Court vs arbitration
I have just read the news item that my friend and colleague Carmelo Mifsud Bonnici, MP, who is responsible for the running of our courts, is inclined to introduce further amendments to our code of organisation and civil procedure in the sense that all...
I have just read the news item that my friend and colleague Carmelo Mifsud Bonnici, MP, who is responsible for the running of our courts, is inclined to introduce further amendments to our code of organisation and civil procedure in the sense that all collisions which deal with amounts not in excess of Lm5,000 and all cargo claims are to be decided through arbitration.
I have no doubt that the intention of Dr Mifsud Bonnici is good but I firmly believe it does not meet with the approval of most of his brothers-in-law.
Firstly, I would like to ask a very simple question: Why is there going to be this innovation?
We have had a recent amendment to our code with the creation of the Small Claims Tribunals whose jurisdiction is that of all monetary claims not exceeding the sum of Lm1,500. I have discussed the issue with one of the chairmen and he informs me that, on average, each one of them has some 900 cases per year. Practically all of such cases are decided within the year in which they are introduced.
The jurisdiction of the Magistrates' Courts lies between Lm1,501 and Lm5,000. Here again the position seems to be very satisfactory because the magistrates are dealing with their case-load very expeditiously and judgment is pronounced within a very short period.
The Superior Courts deal with all matters in excess of Lm5,001, with family problems for which an apposite court is being created, and with all other matters which do not fall within the ambit of the Magistrates' Court.
The infrastructure in the Small Claims Tribunal and the Magistrates' Court already exists.
The Arbitration Centre is not equipped, from an infrastructure point of view, to handle such a heavy workload. To start with, the building which houses the centre only has four rooms which may be made available to the parties. Sittings would therefore have to be held in the private chambers of the arbitrators, which are not always in Valletta, where we lawyers work. The number of available arbitrators to be chosen in both spheres referred to by the permanent secretary are also limited.
Having said this I feel that what is of paramount importance, for us lawyers, is the time when the sittings to be held before the arbitrators are going to be held.
A system has been introduced and, by and large, all the judges agree that cases should be heard by appointment. Naturally, they expect, and rightly so, that the appointments given are to be respected. The sittings before the judges are held in the mornings and on rare occasions also in the afternoon.
The sittings before the chairmen of the Small Claims Tribunal are held from 12.30 p.m., sometimes, even though rarely, up till 3 p.m.
Sittings before the court-appointed referees or experts are normally held after 11 a.m., sometimes even in the evenings at the offices of the experts involved.
Presumably, the sittings to be held before the arbitrators would invariably have to be fixed by appointment - thereby avoiding unnecessary loss of time for all concerned. Hence, the only time available would be between 3 and 5 p.m.
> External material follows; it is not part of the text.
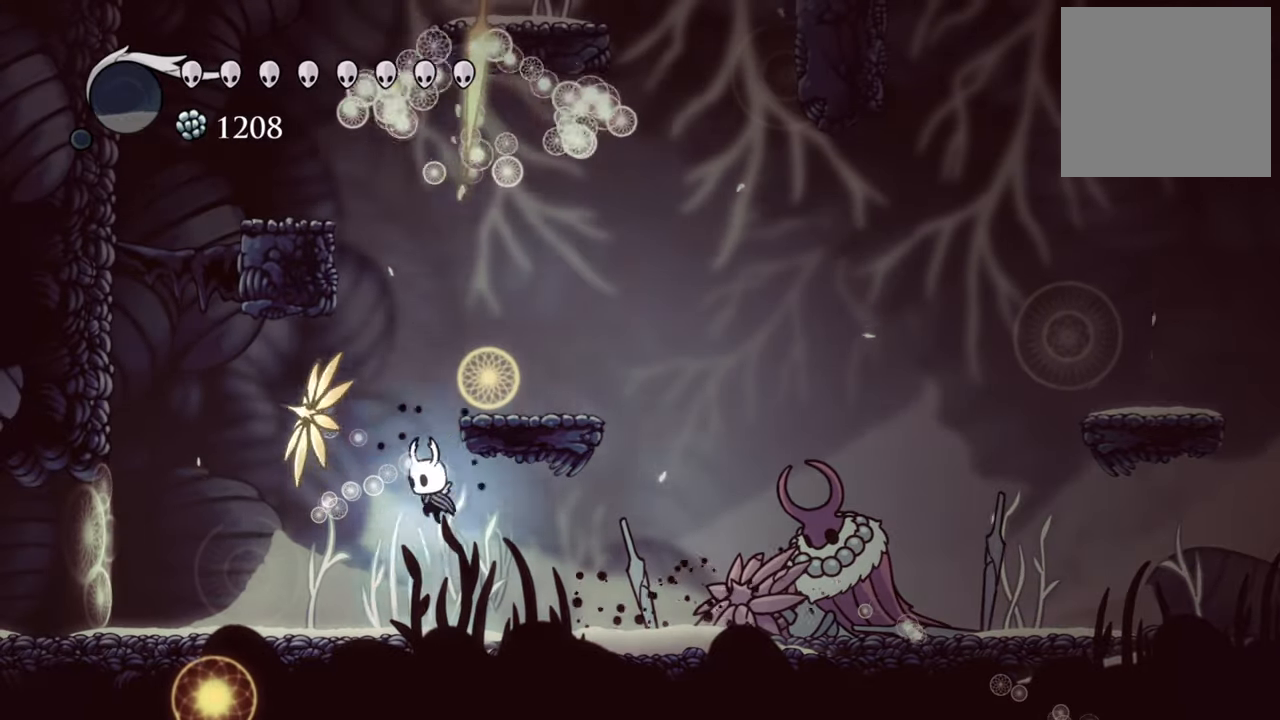
{"buttons": ["DPAD_RIGHT"], "events": [[220, "DPAD_RIGHT", "down"], [300, "A", "up"]]}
Bearing in mind that a person has the right to be assisted by a lawyer of his choice and the fact that most lawyers are busy with their work, the lawyer must have enough time to prepare himself in the interests of his client.
Shouldn't a lawyer have time to prepare his writs/summons/applications/notes of submissions and whatever else is required of him, within the time-frame established by the courts? When is he going to find this time?
Shouldn't a lawyer have time to interview his clients to see whether the claim put forward by his client merits further consideration and legal proceedings?
Shouldn't a lawyer have enough time to deal with his correspondence?
Finally, is the lawyer entitled to have some free time to have a sandwich and a cup of tea, sometime during the day?
Once over recent years it has been proven that the system before the Small Claims Tribunal has worked very satisfactorily, why dismantle it and leave it to deal solely with debt collection?
If the arbitration system has not been so widely availed of, this is not because the system is bad or that the arbitrators are not capable persons, but simply because the Maltese mentality does not accept such a system. It is certainly not fair on the government of the day to try and force its ideas down the throats of the Maltese people.
Very often, when I have suggested to my clients to refer their matter to arbitration, I have been regaled with a suspicious response and I have only managed to convince those very few, who have actually agreed.
All in all I believe, and so do many of my colleagues, with whom I have discussed the issue, that arbitration should be voluntary and not mandatory.